On the morning that Spotify Wrapped dropped, I saw people on social media bragging to their friends about being in the top 0.01% of Charli XCX listeners, listening to more “Permanent Wave Shoegaze” than anyone else, and how much “Mallgoth Rock Out Emo” made it into their data recap of the year. And yet, knowing how Spotify has destroyed the music landscape, it all felt wrong.
Spotify is one of the most popular ways to consume music today with over 640 million users but it remains fraught with controversy. The streaming service utilizes an inequitable method of paying artists, has contributed to the monopolization of audio consumption and has prioritized listening based on playlists generated by algorithms and AI. All of this devalues the communal art form of music and eradicates the emotional depth with which we listen. In order to support the future of music and the people who make it, we must move away from Spotify.
Spotify makes payments to artists through their labels and rights holders but distributes those payments based on a process called streamshare. Through this process, subscription dollars are pooled by the streaming service and allocated to rights holders based on the number of times music owned by that rights holder was streamed.
Artists in opposition to the way Spotify and other streaming services operate founded the United Musicians and Allied Workers organization in 2020. This organization strives for a music industry that pays artists fairly for their labor and fights for greater equity amongst musicians. The union organized global protests at Spotify offices in 2021 as part of their Justice at Spotify campaign, which cites such demands as payment of at least one cent per stream and establishing a user-centric payment model.
Liz Pelly, a journalist who has written for publications such as The Baffler, The Guardian, and NPR, has been writing about Spotify since the 2010s. On Jan. 7, 2025, she will publish her book “Mood Machine: The Rise of Spotify and the Costs of the Perfect Playlist. ” The book consists of research Pelly has conducted that showcases a cultural criticism of streaming and digital music today and the impacts of streaming on both the listener and the artist.
One of Pelly’s focuses is the concept of the Spotify playlist and how, over time, this has shifted towards algorithmic and AI-generated playlists in the quest for what the company deems a “perfect playlist.”
“A lot of the book looks at how such a big part of Spotify’s strategy for growth involved bringing in playlist curators, raising different algorithmic recommendations; this sort of shift from just being a place on the internet where you could access the so-called entire history of recorded music to becoming a platform that was really about knowing your taste better than you know it yourself,” Pelly said.
The data-driven approach to listening, culminating with Wrapped, discourages an emotional connection with music. The playlist-centric approach caters to what the music industry refers to as the “lean-back listener” who seeks out background, inoffensive music.
“There’s so many different ways to listen to music but in order to create the most engagement, the most frictionless experience, there has really been this one mode of listening that has really been championed, which is making it as easy as possible for people to just shoot music in the background all day, not change it,” she said.
In December 2023, Spotify announced it would lay off 17% of its workforce.
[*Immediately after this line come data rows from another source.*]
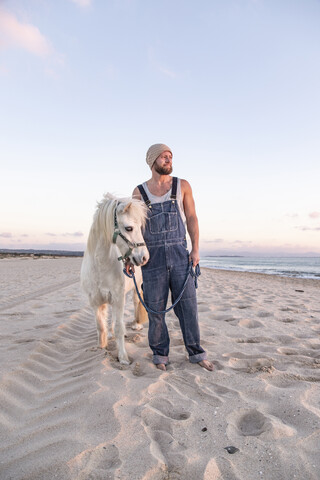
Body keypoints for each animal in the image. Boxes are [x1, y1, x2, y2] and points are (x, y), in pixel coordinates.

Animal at [80, 194, 149, 364]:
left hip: (134, 288)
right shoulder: (95, 300)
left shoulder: (118, 298)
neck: (100, 264)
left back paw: (136, 325)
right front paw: (101, 347)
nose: (144, 257)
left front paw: (123, 358)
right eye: (129, 228)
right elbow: (100, 326)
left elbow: (119, 327)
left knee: (136, 303)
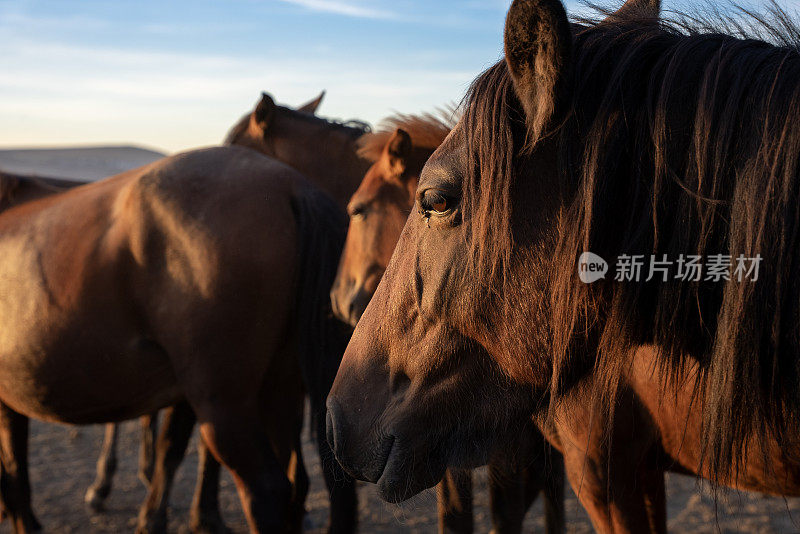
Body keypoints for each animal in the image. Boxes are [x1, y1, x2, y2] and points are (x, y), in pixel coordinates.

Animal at [0, 144, 346, 532]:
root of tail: (291, 184)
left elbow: (14, 479)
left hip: (225, 405)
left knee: (267, 489)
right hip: (278, 390)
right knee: (296, 482)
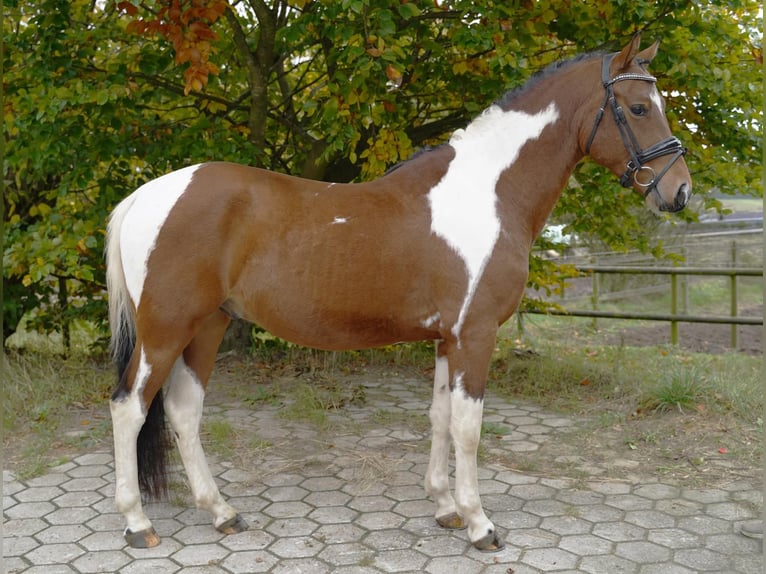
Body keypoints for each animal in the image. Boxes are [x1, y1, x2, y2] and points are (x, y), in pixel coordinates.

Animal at [106, 35, 691, 551]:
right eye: (639, 107)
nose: (678, 190)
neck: (489, 192)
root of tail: (144, 195)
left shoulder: (446, 338)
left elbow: (439, 418)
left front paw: (446, 508)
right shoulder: (475, 336)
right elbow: (469, 428)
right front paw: (480, 524)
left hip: (208, 326)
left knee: (183, 411)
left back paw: (222, 512)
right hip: (167, 330)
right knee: (129, 408)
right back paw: (136, 524)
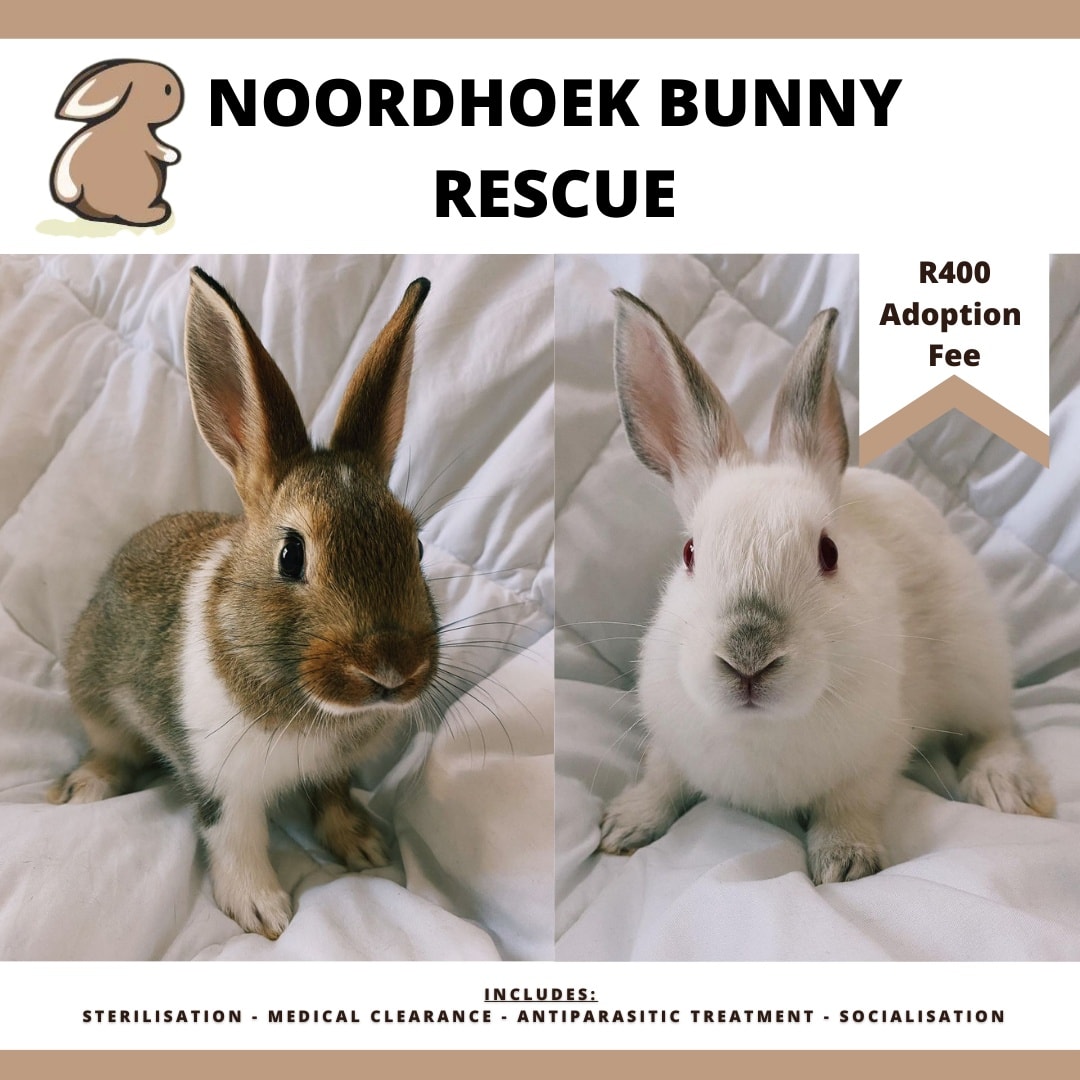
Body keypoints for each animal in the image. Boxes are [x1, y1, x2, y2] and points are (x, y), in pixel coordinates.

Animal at [50, 59, 183, 226]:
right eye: (167, 89)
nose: (178, 88)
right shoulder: (143, 137)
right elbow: (157, 147)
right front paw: (173, 155)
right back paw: (159, 211)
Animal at [51, 268, 438, 938]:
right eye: (291, 555)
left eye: (415, 546)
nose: (391, 668)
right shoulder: (219, 776)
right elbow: (235, 836)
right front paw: (264, 913)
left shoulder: (336, 769)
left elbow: (332, 799)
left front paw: (362, 847)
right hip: (95, 695)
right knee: (111, 748)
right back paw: (86, 788)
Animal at [598, 290, 1055, 884]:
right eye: (689, 553)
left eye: (829, 553)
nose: (749, 659)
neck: (761, 729)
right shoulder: (668, 745)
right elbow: (660, 779)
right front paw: (622, 828)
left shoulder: (874, 757)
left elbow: (849, 805)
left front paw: (846, 861)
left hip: (975, 663)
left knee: (994, 730)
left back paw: (1005, 787)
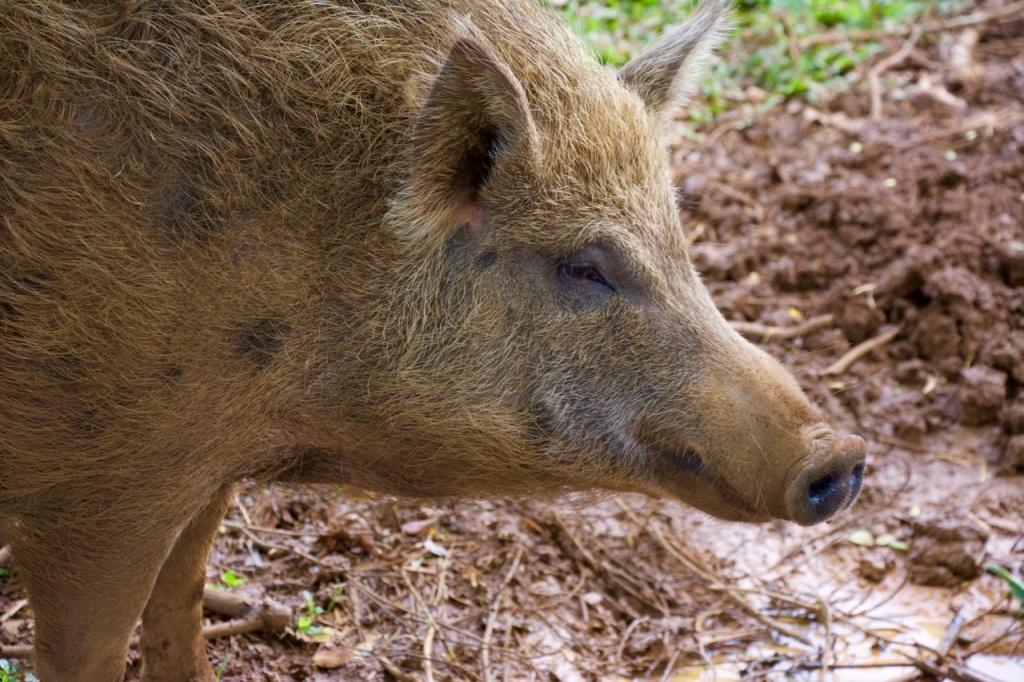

This came soon after Spotify announced expansions of its AI programming and it has been inferred that the two are related. This shift towards AI programming has only further cemented the mechanical approach towards listening habits.
While these changes by Spotify work for some artists, it has other impacts on music that do not lend well to smaller independent artists. Most artistically driven musicians do not create music to be consumed in singular snippets or shortened clips for TikTok. The music that interests me is emotionally charged and requires care and attention when consuming it but those artists are pushed out of the spotlight by easily palatable snippets.
Of course, it makes sense why streaming services like Spotify are so popular. They provide access to a vast amount of the world’s music library at the press of a button. Playlists like the Daily Mix provide personalized recommendations and make music consumption tailored for you easier than ever. However, all of this removes the social aspect of music discovery that can make it so meaningful. It’s easier than ever to find a new band or song that you enjoy without asking a friend for a recommendation but does that really make our listening experience better?
In order to change the trajectory in which the music industry is heading, listeners need to change the way they consume music. Bandcamp is a website through which you can purchase digital downloads and physical media, and the majority of the share goes to the artist. Physical media like vinyl records, cassette tapes, and CDs are all still in production and can be bought from local record stores. The bonus of this is the communal aspect of musical listening, in which you can talk to clerks and other customers and get human recommendations on what to listen to.
While streaming has shifted the music landscape in an extraordinarily bleak way, the music industry has changed before and will change again. The people who care about art must take it upon themselves to center art and not the billionaires and companies that profit off of it. From whence Spotify came, to where Spotify will return.